An acute oral study was performed according to OECD guideline 423 and in accordance with GLP principles, six female rats were exposed at test item concentration of 2000 mg/kg bodyweight and observed for 14 days. No mortality occured. Hunched posture and erected fur were noted for all animals between Days 1 and 3. Three animals also showed pale/orange colored feces between Days 1 and 9. The body weight gain shown by the animals over the study period was considered to be similar to that expected for normal untreated animals of the same age and strain. An abnormality of the kidney (right enlarged) in one animal and the thoracic body cavity (dark red fluid accumulation) in another animal was found at macroscopic post mortem examination. Macroscopic post mortem examination of the other animals at termination did not reveal any abnormalities. The oral LD50 value of Reaction products of 1,3-cyclohexanedimethanamine and 12-hydroxystearic acid (BA-1801) in Wistar Han rats was established to exceed 2000 mg/kg body weight. Based on these results, Reaction products of 1,3-cyclohexanedimethanamine and 12-hydroxystearic acid (BA-1801) does not have to be classified and has no obligatory labelling requirement for acute oral toxicity according to the Globally Harmonized System of Classification and Labelling of Chemicals (GHS) of the United Nations (2017) (including all amendments) and Regulation (EC) No 1272/2008 on classification, labelling and packaging of items and mixtures (including all amendments).

Endpoint conclusion

Endpoint conclusion:

no adverse effect observed

Dose descriptor:

LD0

Value:

2 000 mg/kg bw

Quality of whole database:

Testing was GLP-compliant and conducted in accordance with a relevant OECD Testing Guideline.

Additional information

Acute Oral Toxicity
An acute oral study was performed according to OECD guideline 423 and in accordance with GLP principles, six female rats were exposed at test item concentration of 2000 mg/kg bodyweight and observed for 14 days.

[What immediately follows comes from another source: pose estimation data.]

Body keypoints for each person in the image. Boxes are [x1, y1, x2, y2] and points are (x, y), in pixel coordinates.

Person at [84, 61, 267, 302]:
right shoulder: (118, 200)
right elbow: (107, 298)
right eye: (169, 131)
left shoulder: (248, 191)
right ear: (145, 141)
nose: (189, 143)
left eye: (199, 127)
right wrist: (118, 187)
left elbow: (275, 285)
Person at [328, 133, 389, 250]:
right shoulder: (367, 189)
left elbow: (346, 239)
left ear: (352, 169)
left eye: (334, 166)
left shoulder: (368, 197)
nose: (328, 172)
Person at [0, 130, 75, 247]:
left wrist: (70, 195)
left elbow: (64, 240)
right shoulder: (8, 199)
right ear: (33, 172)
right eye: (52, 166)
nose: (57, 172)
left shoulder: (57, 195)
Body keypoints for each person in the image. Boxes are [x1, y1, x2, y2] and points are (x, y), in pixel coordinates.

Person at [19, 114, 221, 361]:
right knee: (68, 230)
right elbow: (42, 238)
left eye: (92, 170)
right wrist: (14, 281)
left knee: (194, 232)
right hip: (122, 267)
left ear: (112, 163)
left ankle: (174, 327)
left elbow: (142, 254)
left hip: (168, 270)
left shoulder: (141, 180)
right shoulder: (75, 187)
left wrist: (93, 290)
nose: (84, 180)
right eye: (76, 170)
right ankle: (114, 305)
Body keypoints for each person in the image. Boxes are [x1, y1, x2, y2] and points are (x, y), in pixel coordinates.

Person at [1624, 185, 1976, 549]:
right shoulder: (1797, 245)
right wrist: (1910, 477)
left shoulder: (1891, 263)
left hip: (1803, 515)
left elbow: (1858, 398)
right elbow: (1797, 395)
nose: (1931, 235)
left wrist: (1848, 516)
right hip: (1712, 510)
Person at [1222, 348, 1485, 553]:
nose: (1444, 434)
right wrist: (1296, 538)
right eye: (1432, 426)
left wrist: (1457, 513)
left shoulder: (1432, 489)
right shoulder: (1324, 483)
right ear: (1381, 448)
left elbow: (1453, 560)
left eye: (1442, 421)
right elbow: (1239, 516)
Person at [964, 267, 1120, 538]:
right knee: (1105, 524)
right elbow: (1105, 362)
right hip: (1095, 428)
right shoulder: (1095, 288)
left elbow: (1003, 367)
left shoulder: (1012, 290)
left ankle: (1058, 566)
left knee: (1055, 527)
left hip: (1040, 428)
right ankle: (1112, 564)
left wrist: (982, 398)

No mortality occured. Hunched posture and erected fur were noted for all animals between Days 1 and 3. Three animals also showed pale/orange colored feces between Days 1 and 9. The body weight gain shown by the animals over the study period was considered to be similar to that expected for normal untreated animals of the same age and strain. An abnormality of the kidney (right enlarged) in one animal and the thoracic body cavity (dark red fluid accumulation) in another animal was found at macroscopic post mortem examination. Macroscopic post mortem examination of the other animals at termination did not reveal any abnormalities. The oral LD50 value of Reaction products of 1,3-cyclohexanedimethanamine and 12-hydroxystearic acid (BA-1801) in Wistar Han rats was established to exceed 2000 mg/kg body weight.

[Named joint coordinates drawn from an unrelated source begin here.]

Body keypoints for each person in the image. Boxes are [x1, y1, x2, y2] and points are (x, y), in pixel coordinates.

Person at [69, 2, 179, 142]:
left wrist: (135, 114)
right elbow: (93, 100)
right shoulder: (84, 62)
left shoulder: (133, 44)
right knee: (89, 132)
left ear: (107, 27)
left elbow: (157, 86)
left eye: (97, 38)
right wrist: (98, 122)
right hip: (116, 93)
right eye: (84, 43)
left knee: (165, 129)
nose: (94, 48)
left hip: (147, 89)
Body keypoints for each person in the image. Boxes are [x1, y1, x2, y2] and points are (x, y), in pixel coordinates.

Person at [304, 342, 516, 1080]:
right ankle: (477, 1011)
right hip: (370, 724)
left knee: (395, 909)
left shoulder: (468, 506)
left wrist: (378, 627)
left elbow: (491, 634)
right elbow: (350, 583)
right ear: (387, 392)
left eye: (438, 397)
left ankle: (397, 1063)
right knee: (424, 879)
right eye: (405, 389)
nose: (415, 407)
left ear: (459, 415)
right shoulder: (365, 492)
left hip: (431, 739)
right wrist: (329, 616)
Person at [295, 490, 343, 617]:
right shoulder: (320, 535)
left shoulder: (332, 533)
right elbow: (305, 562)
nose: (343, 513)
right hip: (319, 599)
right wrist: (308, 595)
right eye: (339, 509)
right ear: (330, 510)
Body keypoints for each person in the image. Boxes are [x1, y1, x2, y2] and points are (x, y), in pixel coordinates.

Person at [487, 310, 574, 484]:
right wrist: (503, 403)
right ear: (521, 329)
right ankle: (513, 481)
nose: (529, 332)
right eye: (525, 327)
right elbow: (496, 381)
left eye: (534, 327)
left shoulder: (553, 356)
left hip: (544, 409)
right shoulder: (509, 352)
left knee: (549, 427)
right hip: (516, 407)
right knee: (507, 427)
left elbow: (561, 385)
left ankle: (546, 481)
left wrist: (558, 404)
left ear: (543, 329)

Justification for classification or non-classification

Based on the results of an acute oral study, performed according to OECD guideline 423 and in accordance with GLP principles, the oral LD50 value of Reaction products of 1,3-cyclohexanedimethanamine and 12-hydroxystearic acid (BA-1801) in Wistar Han rats was determined to exceed 2000 mg/kg bodyweight. As a consequence, Reaction products of 1,3-cyclohexanedimethanamine and 12-hydroxystearic acid (BA-1801) is not classified according to Regulation (EC) No 1272/2008 on classification, labelling and packaging of items and mixtures (including all amendments).